As you may know, I love my dips & spreads. Having some kind of hummus on hand means I can throw together a quick meal without having to do much of anything. I get the sense that people’s interest in unusual hummus flavors is on the rise lately as I’ve come across recipes for weird ones including beet hummus, snickerdoodle hummus (dessert) and and peanut butter chocolate chip hummus (also dessert). But before I start gagging, I will let these concoctions slide because they do all contain chickpeas, which makes sense, since the Arabic word for chickpeas is hummus! However, I’ve also noticed a number of recipes that are basically comprised of a pureed vegetable prancing around calling itself ‘hummus.’ This is like me naming my applesauce recipe ‘apple hummus,’ which is obviously offensive.
It sort of reminds me of the whole “pesto” debacle. Technically, if a recipe is made with a mortar and pestle, even if it’s peanut butter and chocolate, you can call it Reese’s pesto (except I’d think you were a little annoying). But anything chopped up really teeny tiny and put on pasta isn’t pesto. In the same vein, calling spiced pureed carrots “hummus” (you know who you are!) really irks me. I’m not saying there’s anything you or I can do about this grave offense. I just have to deal with it.
I made this hummus recipe with delicata squash and of course, chickpeas. So if you’re looking for a less offensive variation on your favorite staple, you found it!
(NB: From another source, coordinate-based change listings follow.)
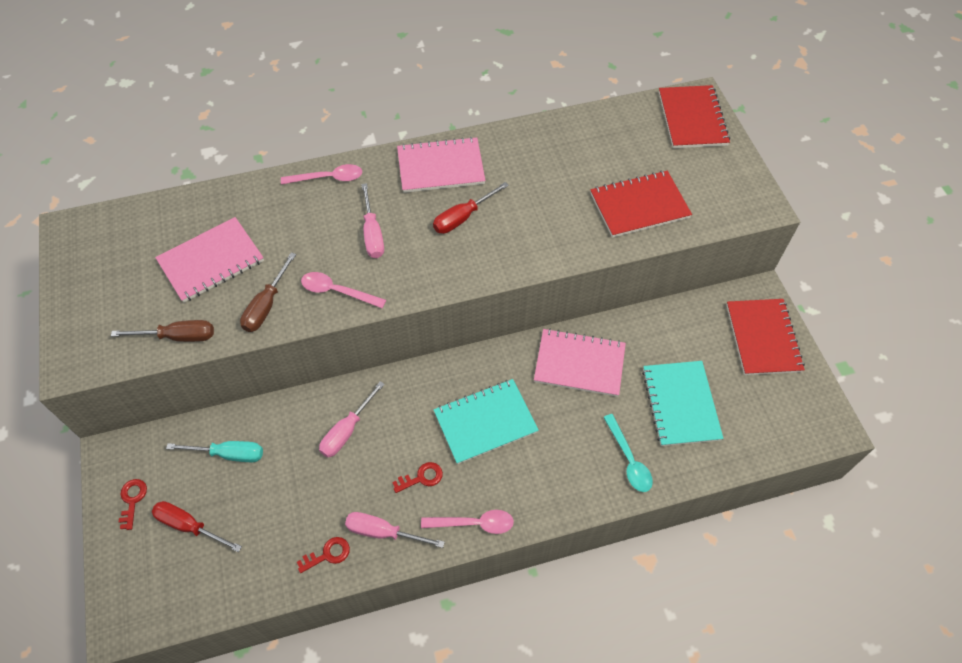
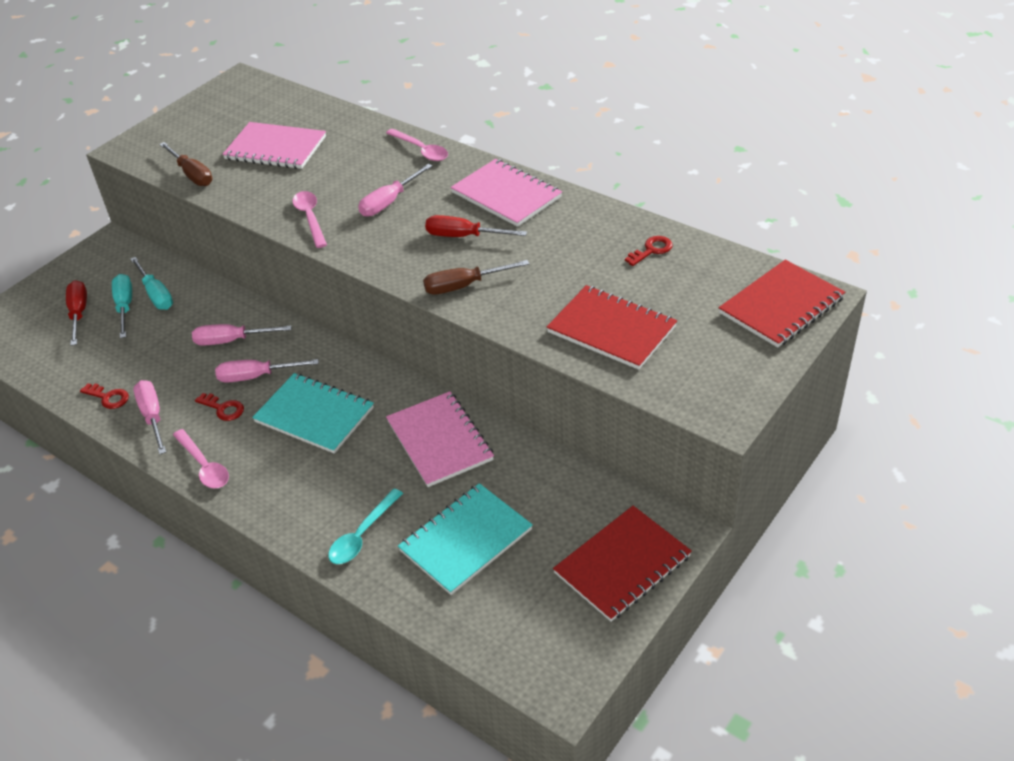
camera: 55 degrees right, 15 degrees down
(132, 500) = (79, 274): red key -> red key (651, 250)
(219, 485) = (125, 306): none -> turquoise screwdriver
(266, 305) = (260, 194): brown screwdriver -> brown screwdriver (464, 286)
(406, 436) = (256, 376): none -> pink screwdriver

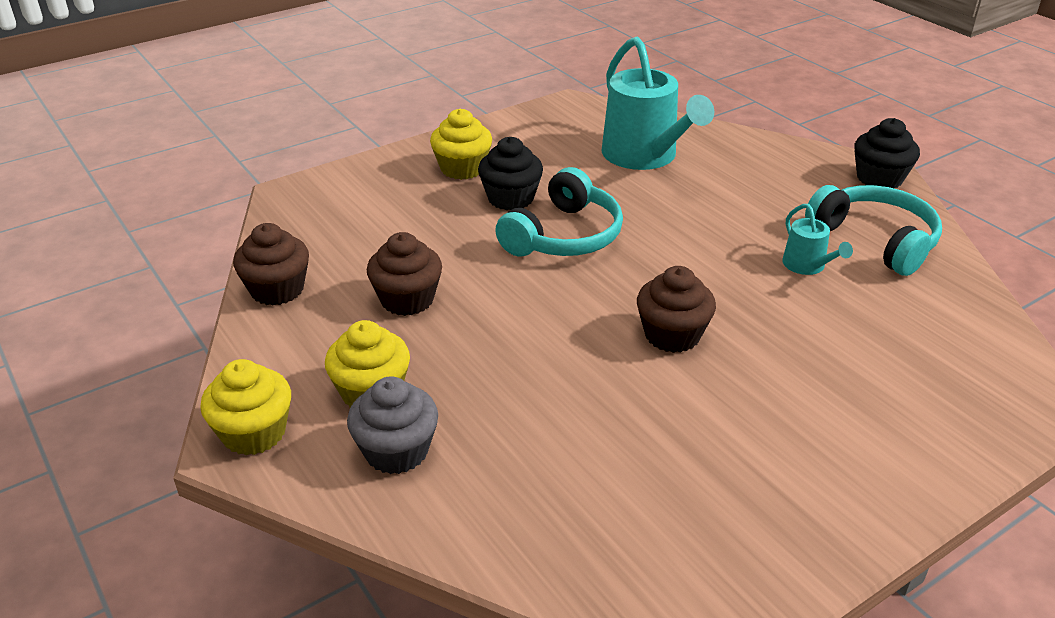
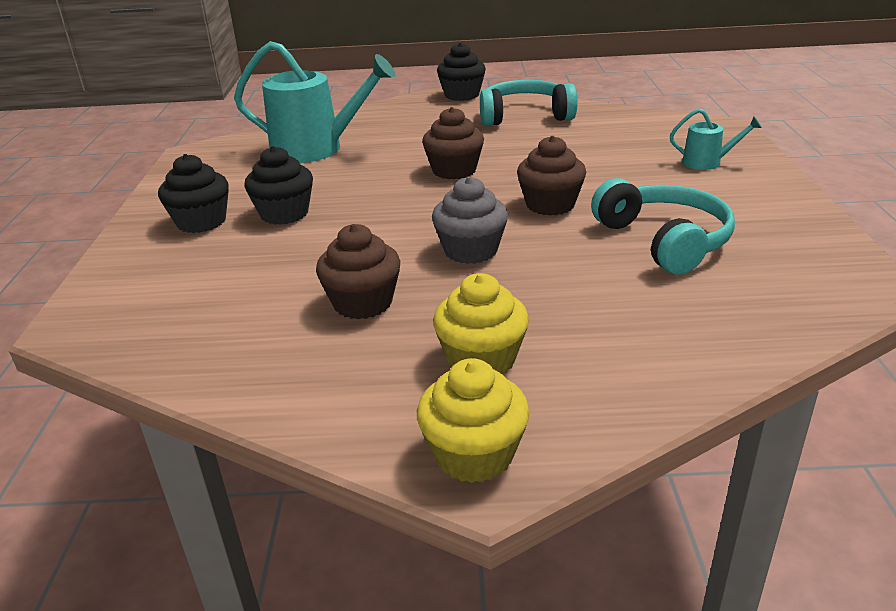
camera: 55 degrees left, 5 degrees down
(277, 290) = (241, 377): brown cupcake -> brown cupcake (454, 170)
(396, 451) = (580, 367): grey cupcake -> grey cupcake (471, 250)
(462, 168) = (201, 222): yellow cupcake -> black cupcake
(563, 236) = (372, 207): turquoise headphones -> turquoise headphones (664, 241)
(807, 266) = (526, 141): turquoise watering can -> turquoise watering can (706, 162)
Keep in mind that the squash makes the taste sweeter than your regular hummus, so if you’re having it on a sandwich, you may want some more savory ingredients to compliment it.
- 3 T olive oil
- 1 delicata squash
- ¼ c tahini
- 1 15 oz can chickpeas
- 4 T lemon juice
- ½ t ground cumin
- ¾ t salt
- 1 garlic clove, minced
- 1 t paprika
- ¼ c fresh parsley leaves, chopped
- ¼ c water
- Preheat oven to 400 degrees. Cut squash in half lengthwise and place cut side up in a roasting pan. Coat with 1 tablespoon of olive oil and season generously with salt and pepper. Roast about 35 minutes or until squash is soft. Remove from oven and set aside to cool.
- In a blender, combine 2 tablespoons of olive oil, tahini, chickpeas, lemon juice, cumin, salt, garlic and paprika.
- Scrape out the inside of the squash and add to the blender. Puree until smooth. If the texture is too thick (as it likely will be) add water. Add parsley leaves and blend 30 seconds longer.
- Garnish with olive oil and additional paprika. Serve with pita and crudites or on sandwiches.